(Try it)
For the material that follows, return exactly the lines from the one with "06-08-2026, 16:19" through the one with "bestemmingen", both ends included.

------------------------------------

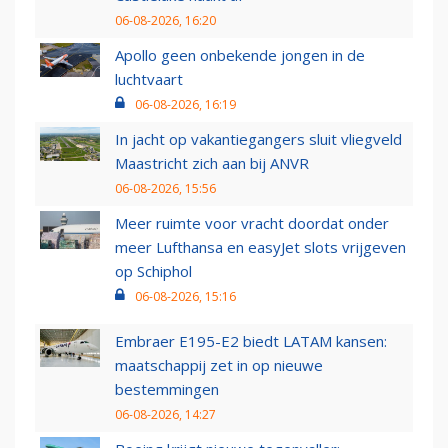
06-08-2026, 16:20
Apollo geen onbekende jongen in de
luchtvaart
06-08-2026, 16:19
In jacht op vakantiegangers sluit vliegveld
Maastricht zich aan bij ANVR
06-08-2026, 15:56
Meer ruimte voor vracht doordat onder
meer Lufthansa en easyJet slots vrijgeven
op Schiphol
06-08-2026, 15:16
Embraer E195-E2 biedt LATAM kansen:
maatschappij zet in op nieuwe
bestemmingen
06-08-2026, 14:27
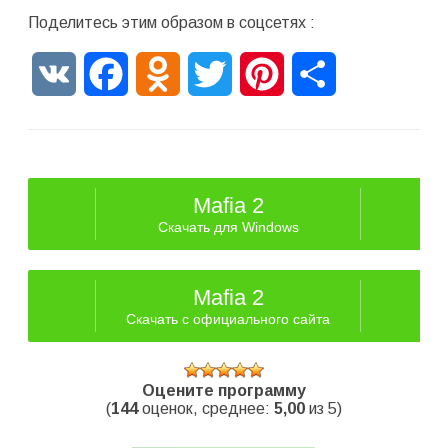
Поделитесь этим образом в соцсетях :
VK
Facebook
Odnoklassniki
Twitter
Pinterest
Отправить
Mafia 2
Скачать для Windows
Mafia 2
Скачать с официального сайта
Оцените программу
(
144
оценок, среднее:
5,00
из 5)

------------------------------------

(Written response)
06-08-2026, 16:19
In jacht op vakantiegangers sluit vliegveld
Maastricht zich aan bij ANVR
06-08-2026, 15:56
Meer ruimte voor vracht doordat onder
meer Lufthansa en easyJet slots vrijgeven
op Schiphol
06-08-2026, 15:16
Embraer E195-E2 biedt LATAM kansen:
maatschappij zet in op nieuwe
bestemmingen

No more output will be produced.